Addendum: role of each author
S. R. Kahn: Conception and design, acquisition of data, analysis and interpretation of data, drafting of manuscript, critical revision of manuscript, obtaining funding, administrative support. H. Shbaklo: Statistical analysis, analysis and interpretation of data, administrative support. D. L. Lamping: Conception and design, critical revision of manuscript, administrative support. C. Holcroft: Statistical analysis, analysis and interpretation of data, critical revision of manuscript. I. Shrier: Conception and design, analysis and interpretation of data, critical revision of manuscript. M.-J. Miron: Acquisition of data, critical revision of manuscript, administrative support. A. Roussin: Acquisition of data, critical revision of manuscript, administrative support. S. Desmarais: Acquisition of data, critical revision of manuscript. F. Joyal: Acquisition of data, critical revision of manuscript. J. Kassis: Acquisition of data, critical revision of manuscript, administrative support. S. Solymoss: Acquisition of data, critical revision of manuscript. L. Desjardins (deceased 2006): Acquisition of data, administrative support. M. Johri: Conception and design, critical revision of manuscript. J. S. Ginsberg: Conception and design, acquisition of data, critical revision of manuscript.

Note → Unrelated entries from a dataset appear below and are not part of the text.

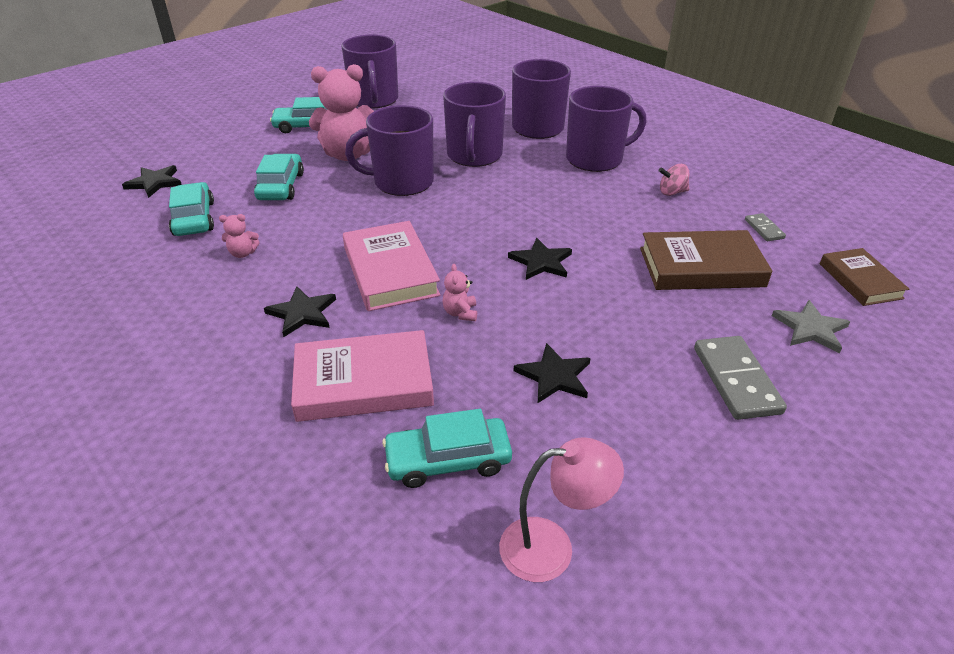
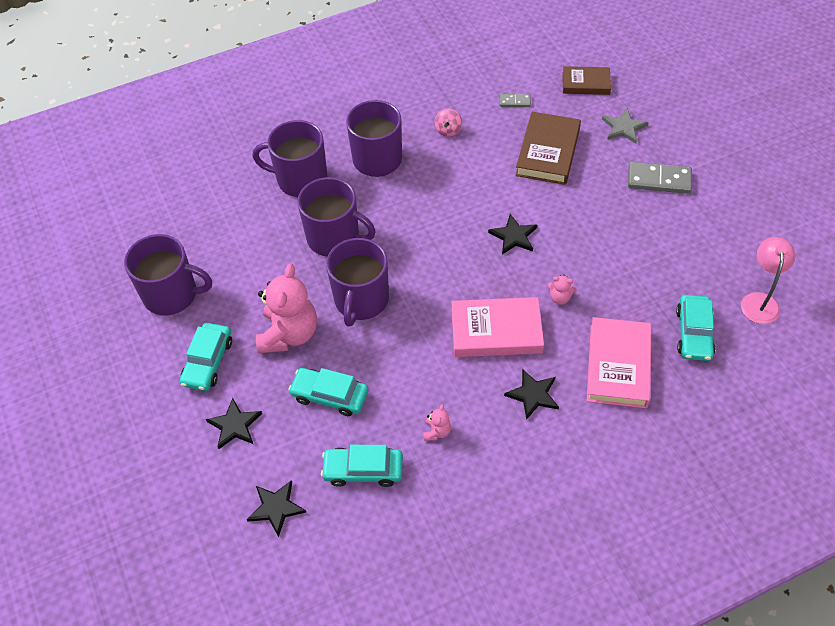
camera: 70 degrees left, 15 degrees up
(554, 376) = (635, 263): black star -> black star (234, 425)

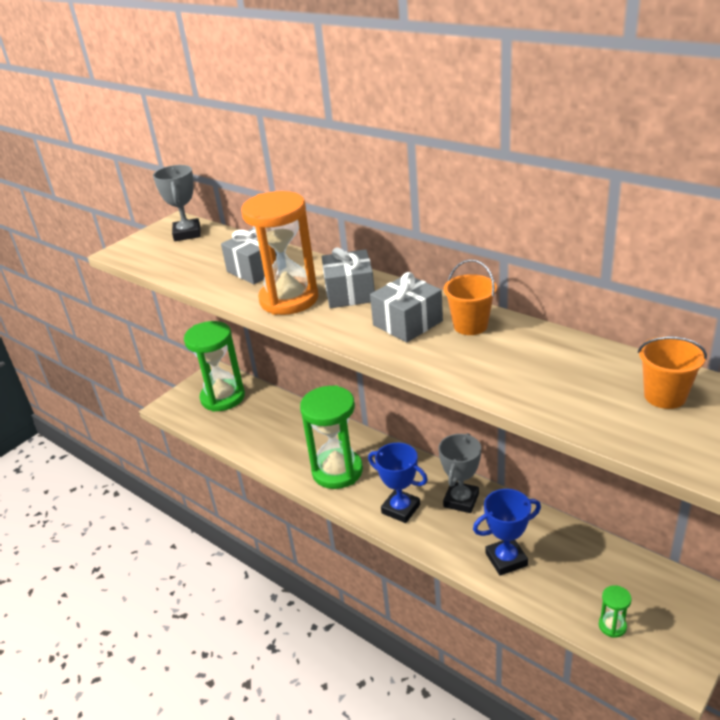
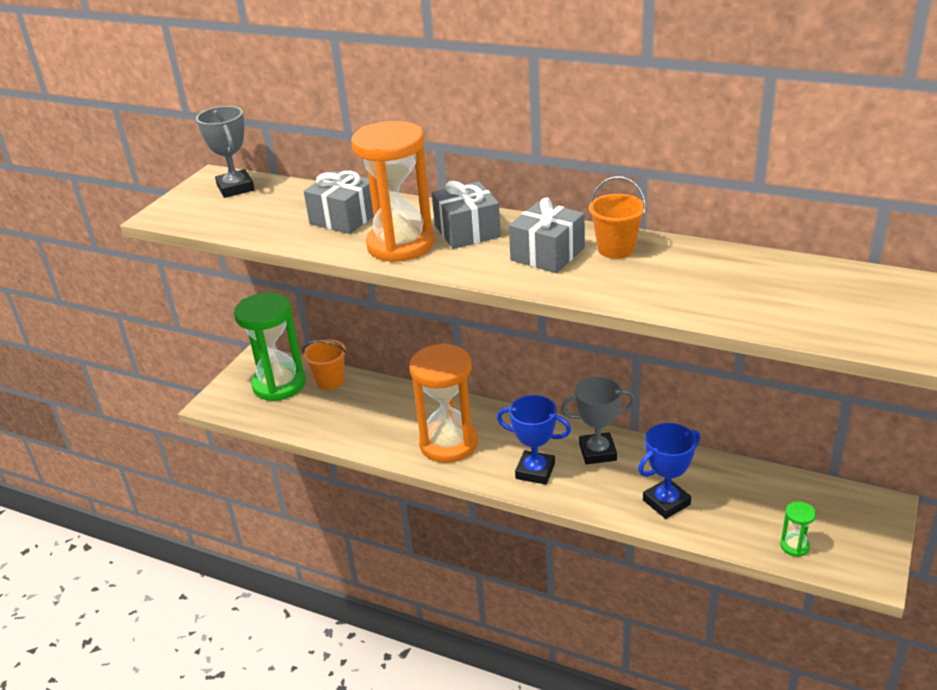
camera: 15 degrees left, 0 degrees up
(337, 471) = (448, 443): green hourglass -> orange hourglass
(461, 500) = (597, 452): grey trophy -> grey trophy turned 75 degrees clockwise
(665, 396) = (840, 291): orange bucket -> orange bucket (330, 381)

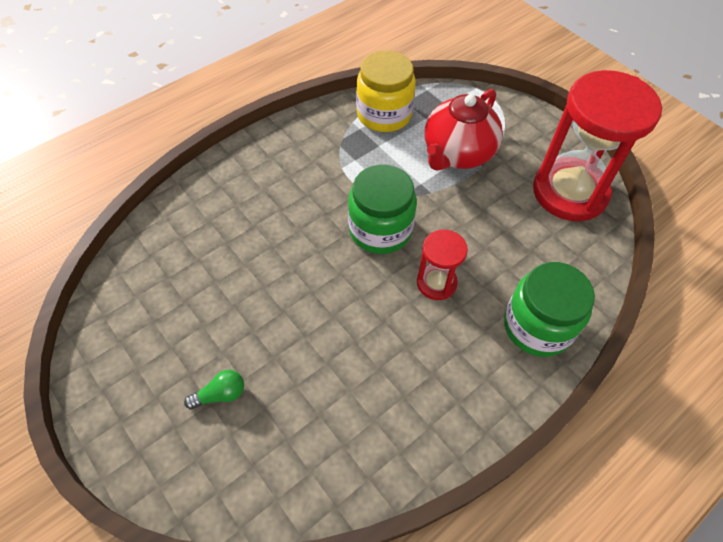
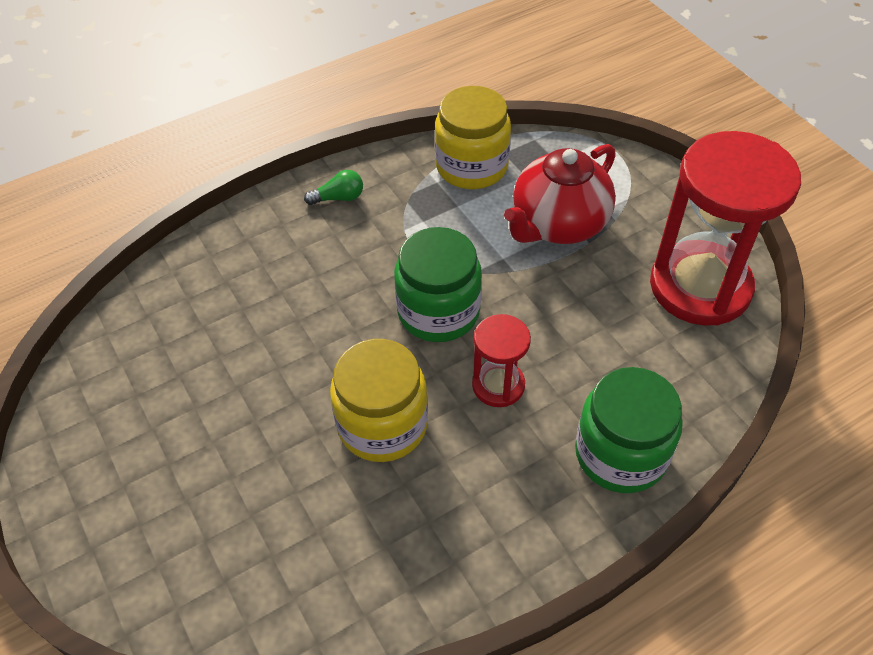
camera: 10 degrees right, 5 degrees down
(220, 394) = (201, 492): green light bulb -> green light bulb (339, 198)
(354, 323) = (382, 425): none -> yellow jar

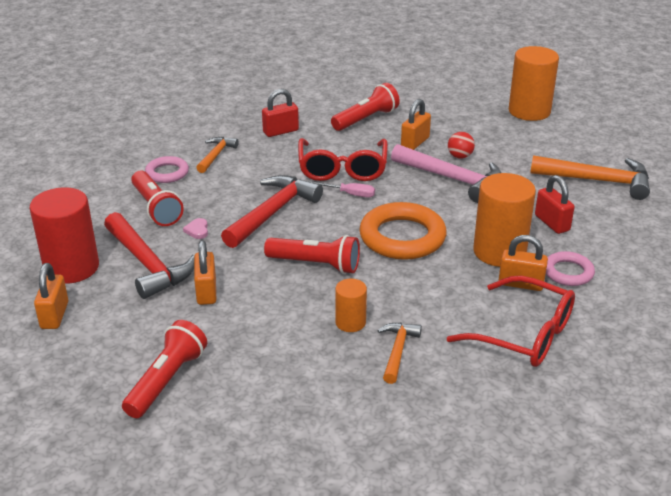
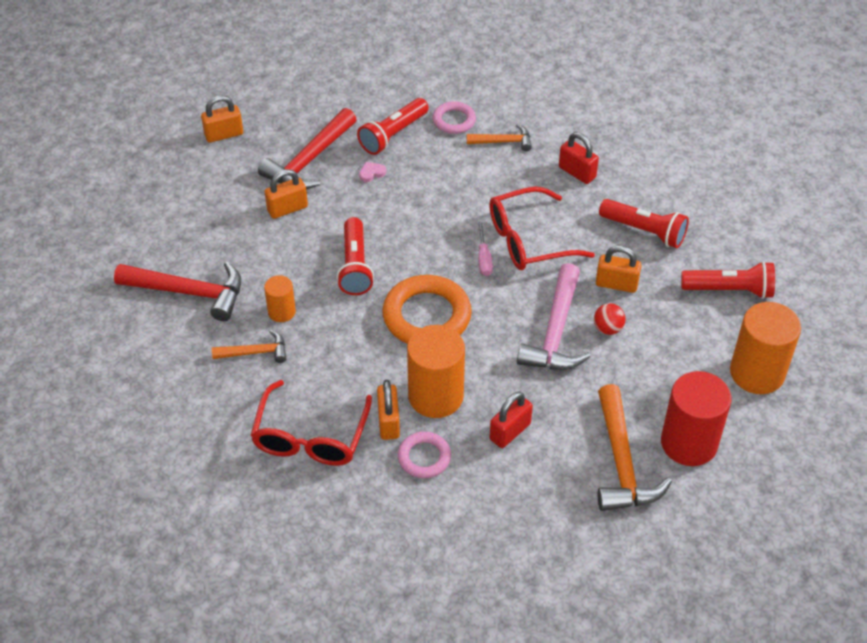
camera: 70 degrees right, 15 degrees up
(72, 268) = (286, 119): red cylinder -> red cylinder (689, 443)
(166, 381) = (172, 224): red flashlight -> red flashlight (729, 290)
(272, 213) = (423, 213): red hammer -> red hammer (189, 292)

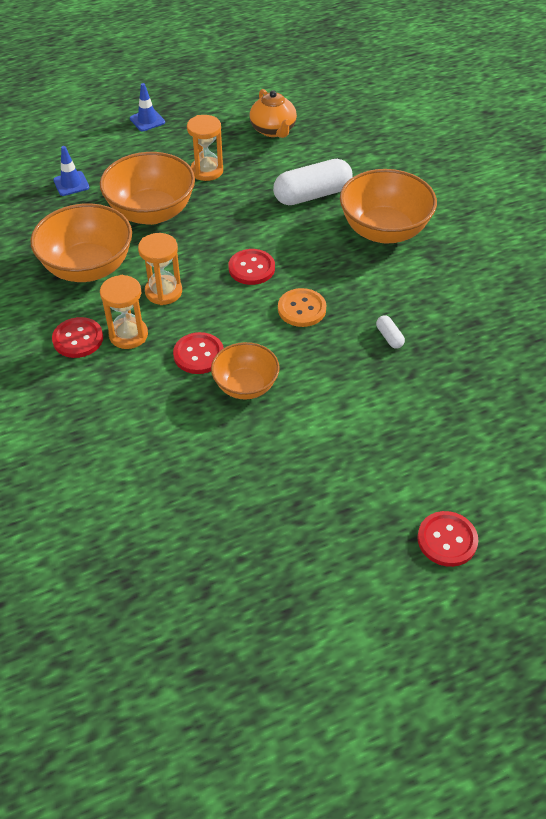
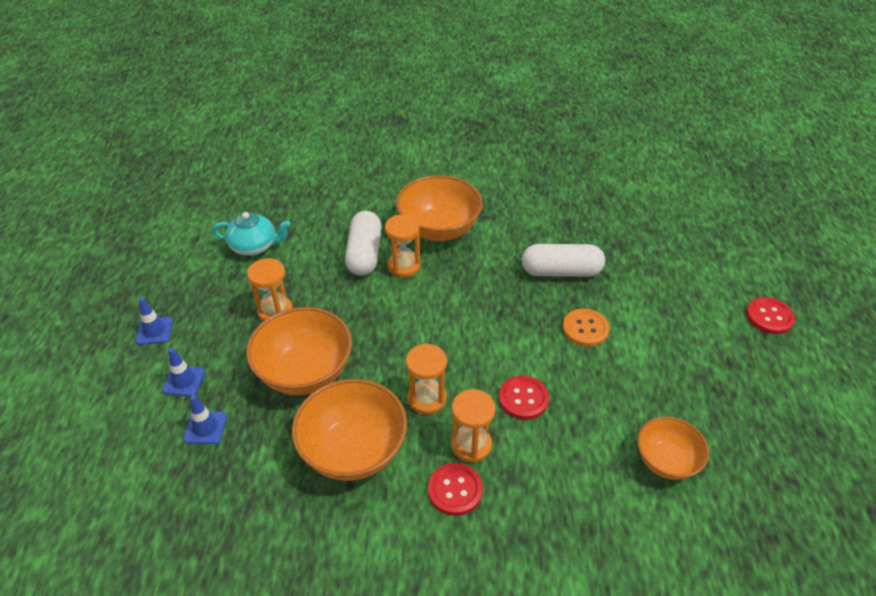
camera: 65 degrees left, 5 degrees down
(108, 155) = (184, 381): none -> blue traffic cone
(245, 386) = (576, 378): orange bowl -> orange bowl (666, 461)
(251, 268) = (433, 325): red button -> none
(273, 130) = (254, 246): orange teapot -> turquoise teapot
(301, 309) = (502, 311): orange button -> orange button (585, 329)
(314, 225) = (404, 266): none -> orange hourglass
(389, 337) = (561, 272): white capsule -> white capsule, size x2.32

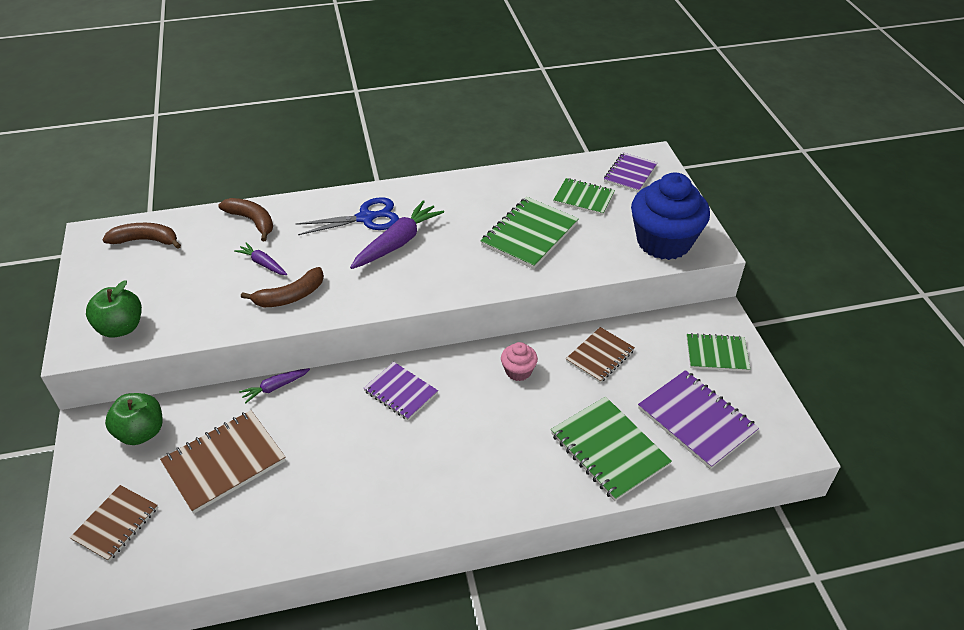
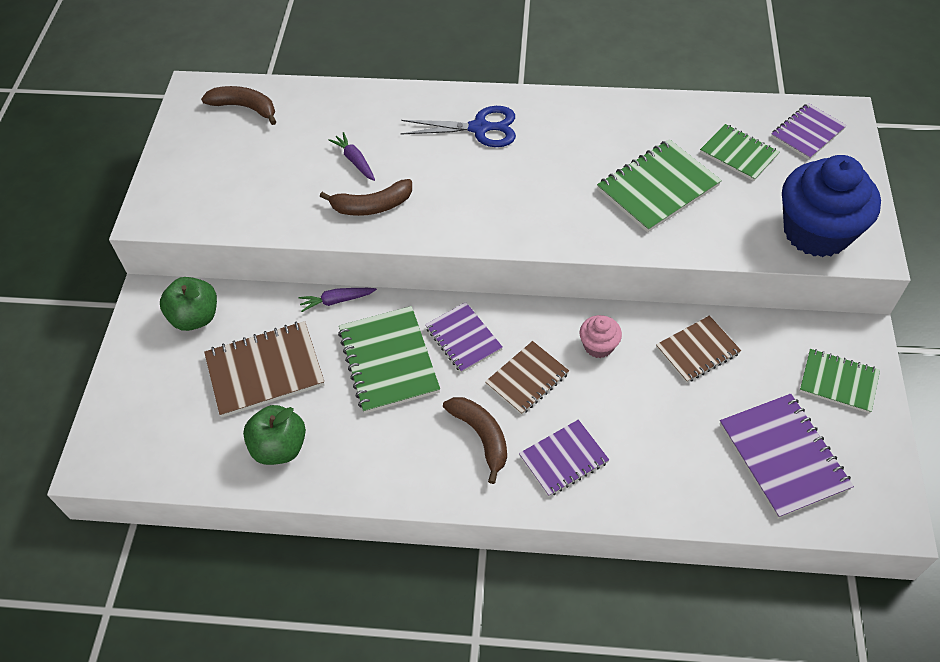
camera: 20 degrees right, 10 degrees up
(116, 524) = (148, 408): brown notebook -> brown notebook (527, 379)
(121, 328) = (196, 203): green apple -> green apple (279, 447)
(252, 221) = (358, 107): brown banana -> brown banana (481, 436)
(397, 243) = (504, 166): purple carrot -> none
(520, 468) = (563, 459): none -> purple notebook
(609, 450) = (668, 464): green notebook -> green notebook (388, 361)

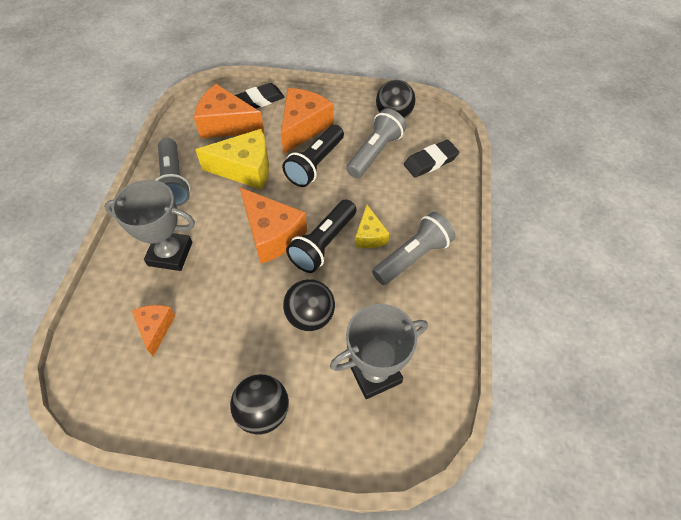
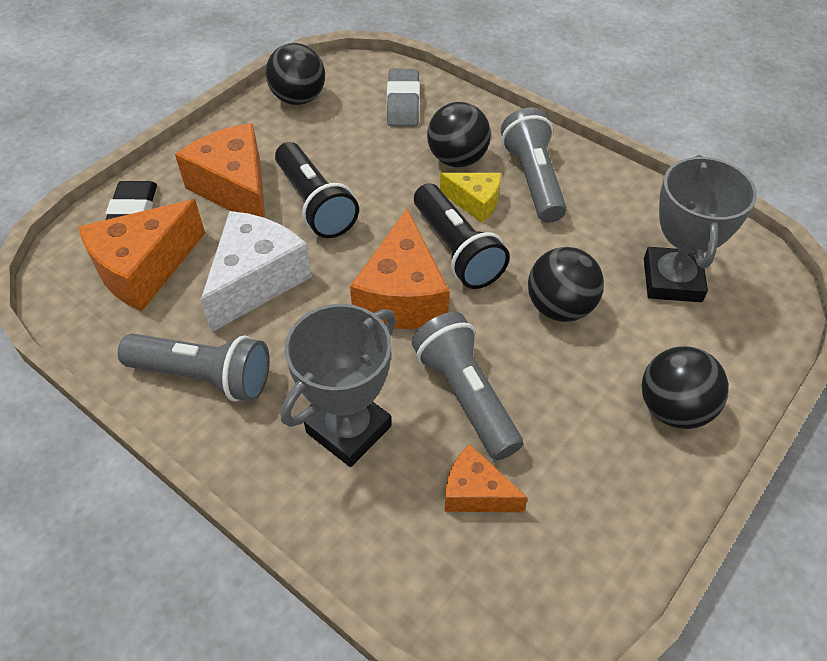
camera: 60 degrees left, 5 degrees down
(245, 169) = (256, 280): yellow cheese -> white cheese
(272, 234) = (402, 296): orange cheese -> orange cheese turned 105 degrees clockwise
(375, 153) = (346, 141): grey flashlight -> grey flashlight (466, 396)
(401, 210) = (457, 159): none -> black ball
(430, 161) = (403, 102): black eraser -> grey eraser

We sincerely thank the VETO study personnel at the clinical study sites for their dedication to this project. S. R. Kahn and I. Shrier are recipients of Clinical Investigator Awards from the Fonds de la Recherche en Santé du Québec. M. Johri is a recipient of a New Investigator Award from the Canadian Institutes of Health Research. J. S. Ginsberg is a recipient of a Career Award from the Heart and Stroke Foundation of Ontario and holds the David Braley and Nancy Gordon Chair in Thromboembolic Disease at McMaster University. The VEnous Thrombosis Outcomes (VETO) Study was funded by the Fonds de la Recherche en Santé du Québec and by an unrestricted grant-in-aid from GlaxoSmithKline. The study sponsors had no role in the design and conduct of the study, the collection, management, analysis, interpretation and reporting of study data, the writing of the manuscript or the decision to submit the manuscript for publication.
Disclosure of Conflict of Interests
The authors state that they have no conflict of interest.